For now, let's sculpt site metadata that makes sense for Playground and then consider how it might be useful outside of Playground.

Good call and much agreed. Let me also CC @wojtekn and @sejas.

An in-memory site wouldn't be retrieved from anywhere but would be treated as part of the current site list.

There could be a TemporaryListingSource to keep it all within a single interface and reduce special casing.

A template just seems like a different category of persisted site. Is there something that makes them fundamentally different?

A template could be either a ZIP snapshot or a Blueprint.

Starting a new site from the template would mean cloning the template and creating another site from that initial state. Working with that site would not alter the site template. However, you could explicitly choose to save the current site state as a ZIP snapshot template.

For browser and device storage, it would be nice to access the URL from the blueprint so that it goes to that page when the site opens.

Ideally I'd like to use the slug instead of the scope so that you could have stable Playground URLs, e.g. https://playground.wordpress.net/my-site-23/wp-admin/

bgrgicak commented 1 month ago

By "temporary storage will need it every time it loads", do you mean that we naturally have to start with a Blueprint every time we create a temporary site?

Yes, this is the same as today, except that the blueprint is stored in the URL and not in site storage.

So we render an initial site with a Blueprint and then maintain separate site metadata after that.

I like this.

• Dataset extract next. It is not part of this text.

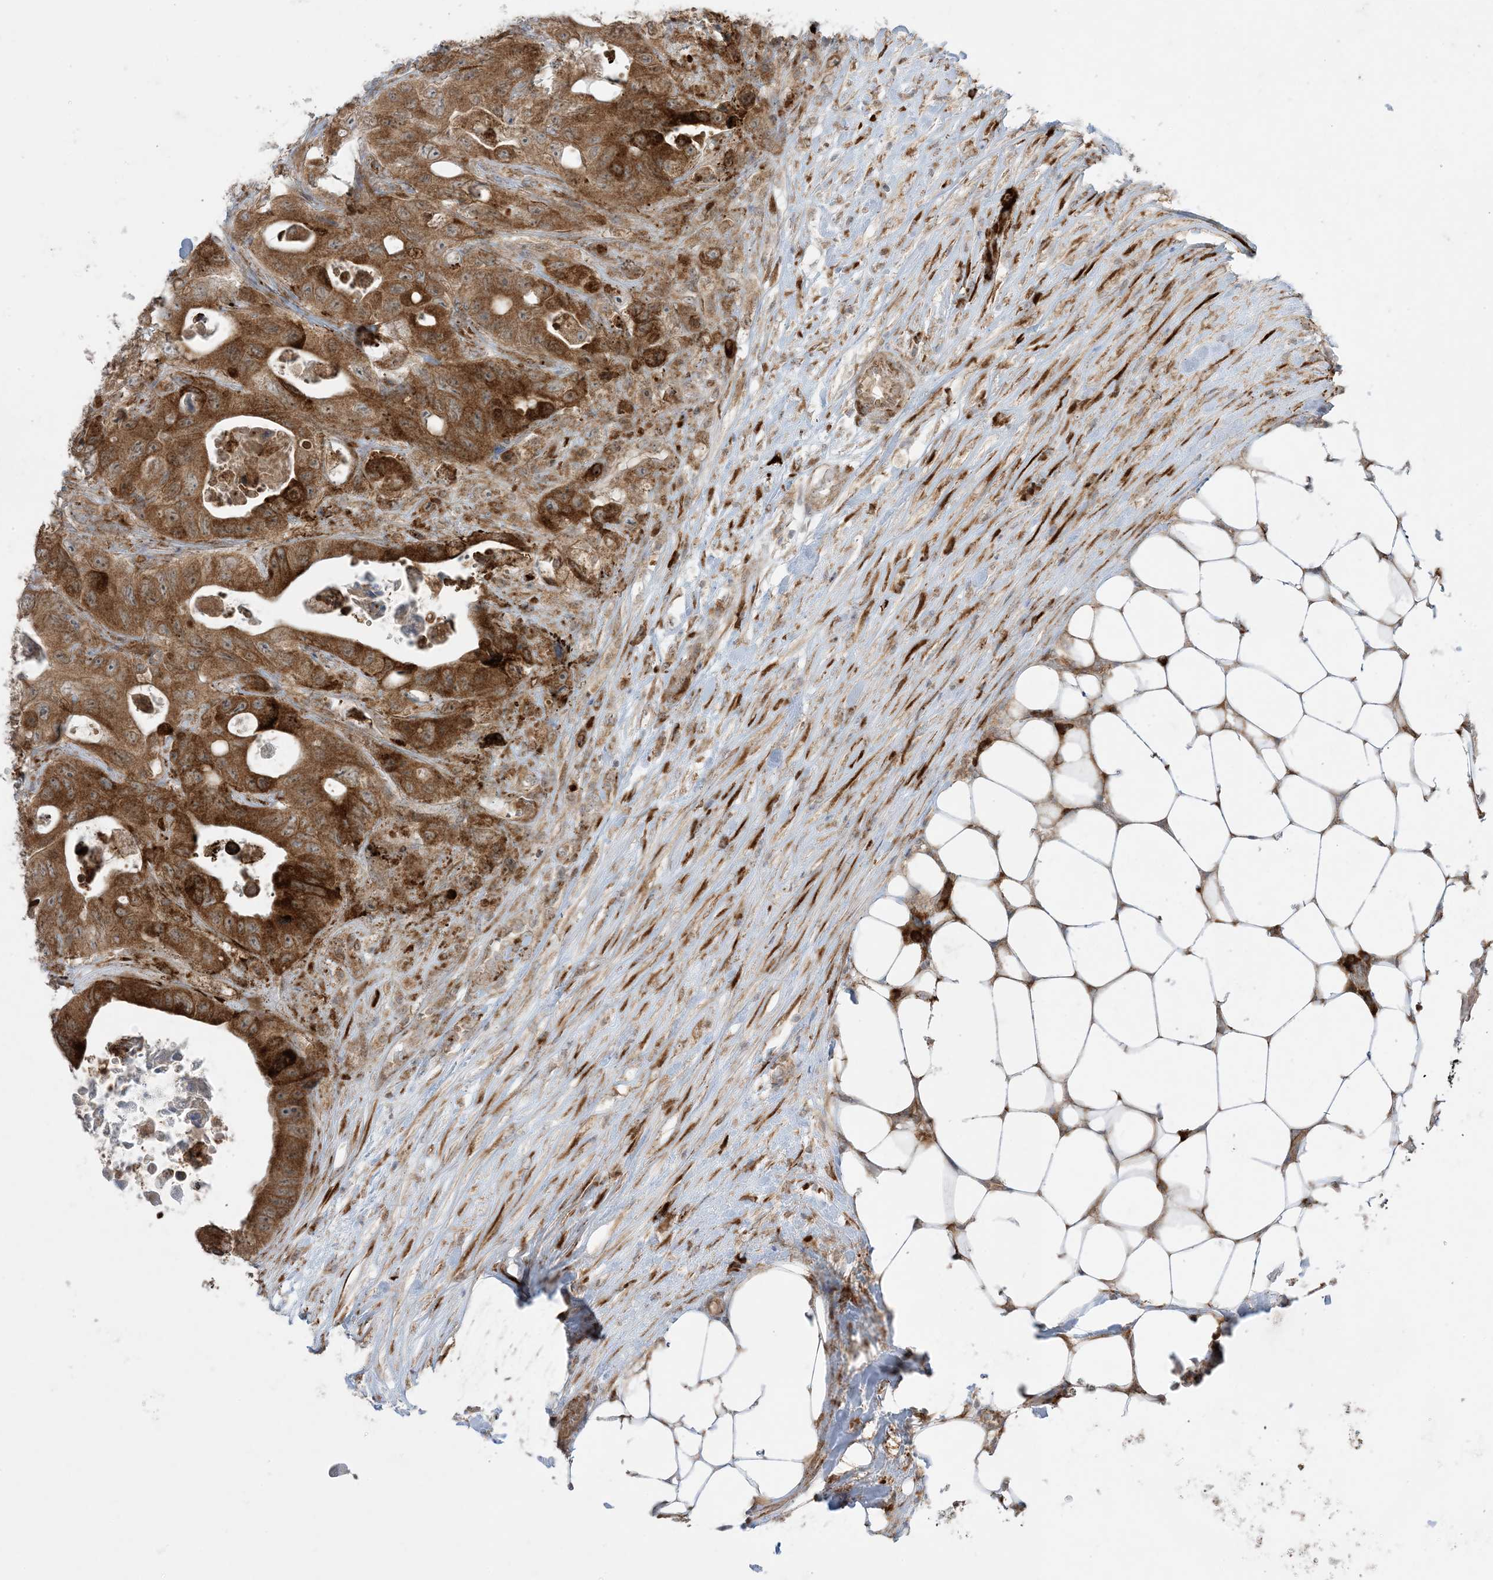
{"staining": {"intensity": "moderate", "quantity": ">75%", "location": "cytoplasmic/membranous"}, "tissue": "colorectal cancer", "cell_type": "Tumor cells", "image_type": "cancer", "snomed": [{"axis": "morphology", "description": "Adenocarcinoma, NOS"}, {"axis": "topography", "description": "Colon"}], "caption": "Immunohistochemical staining of human adenocarcinoma (colorectal) exhibits moderate cytoplasmic/membranous protein staining in about >75% of tumor cells.", "gene": "ODC1", "patient": {"sex": "female", "age": 46}}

We would still need to keep the blueprint to support the reset site feature and temporary sites, but the blueprint could be immutable.

My first reaction is that the query API is a kind of user interface and offers different, mutually exclusive options that may not translate well to making a clearly defined data format. But I could be mistaken.

If you look at the features of the query API and the new UI they are mostly the same.